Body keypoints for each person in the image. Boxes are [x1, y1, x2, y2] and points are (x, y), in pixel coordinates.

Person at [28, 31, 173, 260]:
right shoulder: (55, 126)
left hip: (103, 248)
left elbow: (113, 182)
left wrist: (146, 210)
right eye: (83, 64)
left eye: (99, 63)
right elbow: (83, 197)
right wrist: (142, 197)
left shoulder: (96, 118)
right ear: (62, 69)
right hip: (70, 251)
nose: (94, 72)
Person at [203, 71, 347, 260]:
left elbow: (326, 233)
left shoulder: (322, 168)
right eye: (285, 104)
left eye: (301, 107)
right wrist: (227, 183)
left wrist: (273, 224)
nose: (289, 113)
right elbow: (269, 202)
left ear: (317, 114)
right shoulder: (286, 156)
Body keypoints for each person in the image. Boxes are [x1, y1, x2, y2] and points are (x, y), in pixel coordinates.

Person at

§ §

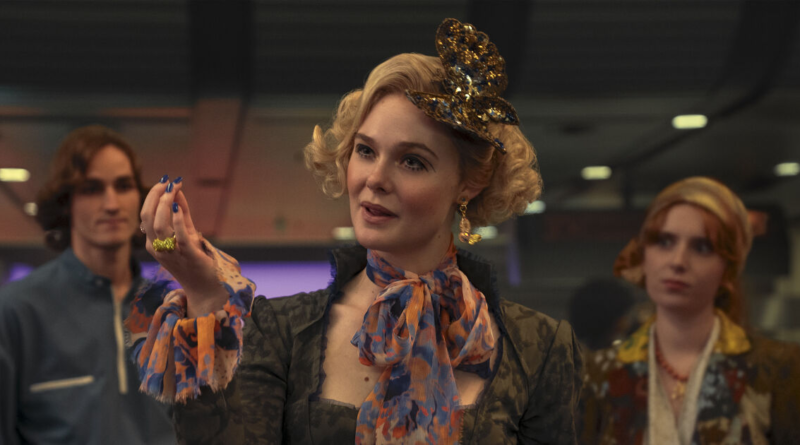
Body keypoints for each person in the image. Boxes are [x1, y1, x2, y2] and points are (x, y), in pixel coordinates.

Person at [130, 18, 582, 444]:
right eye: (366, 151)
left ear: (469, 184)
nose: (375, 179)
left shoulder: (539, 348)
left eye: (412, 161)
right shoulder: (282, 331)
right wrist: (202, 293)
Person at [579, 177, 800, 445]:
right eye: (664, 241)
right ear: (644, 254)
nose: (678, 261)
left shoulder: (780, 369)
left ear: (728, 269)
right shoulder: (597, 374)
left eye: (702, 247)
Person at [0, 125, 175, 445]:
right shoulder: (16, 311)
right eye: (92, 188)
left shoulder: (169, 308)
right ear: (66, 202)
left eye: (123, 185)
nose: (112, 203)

§ §

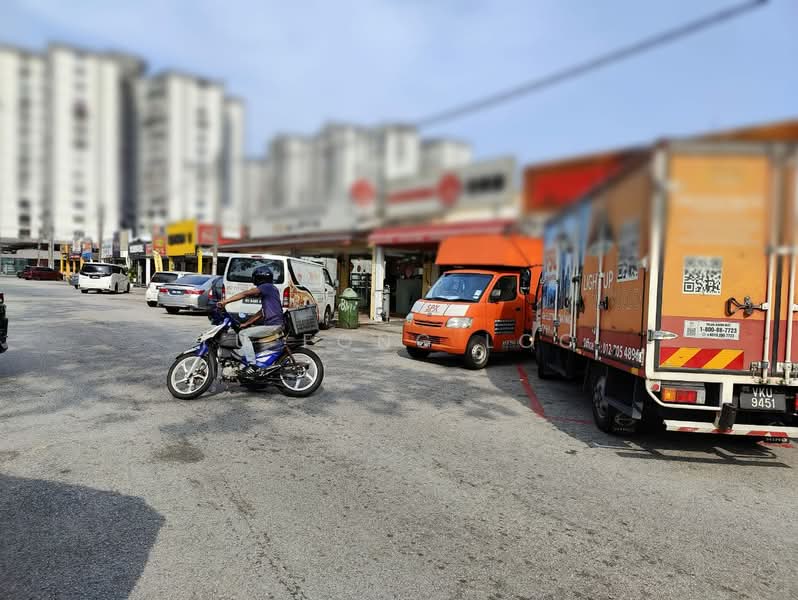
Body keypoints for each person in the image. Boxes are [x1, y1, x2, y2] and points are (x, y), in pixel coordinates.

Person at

§ §

## Problem to work on
From the entries above, copy every line where the word "shoulder" shows up.

## Exercise output
right shoulder: (55, 126)
left shoulder: (96, 118)
left shoulder: (322, 168)
right shoulder: (286, 156)
left shoulder: (539, 348)
right shoulder: (282, 331)
left shoulder: (780, 369)
right shoulder: (597, 374)
right shoulder: (16, 311)
left shoulder: (169, 308)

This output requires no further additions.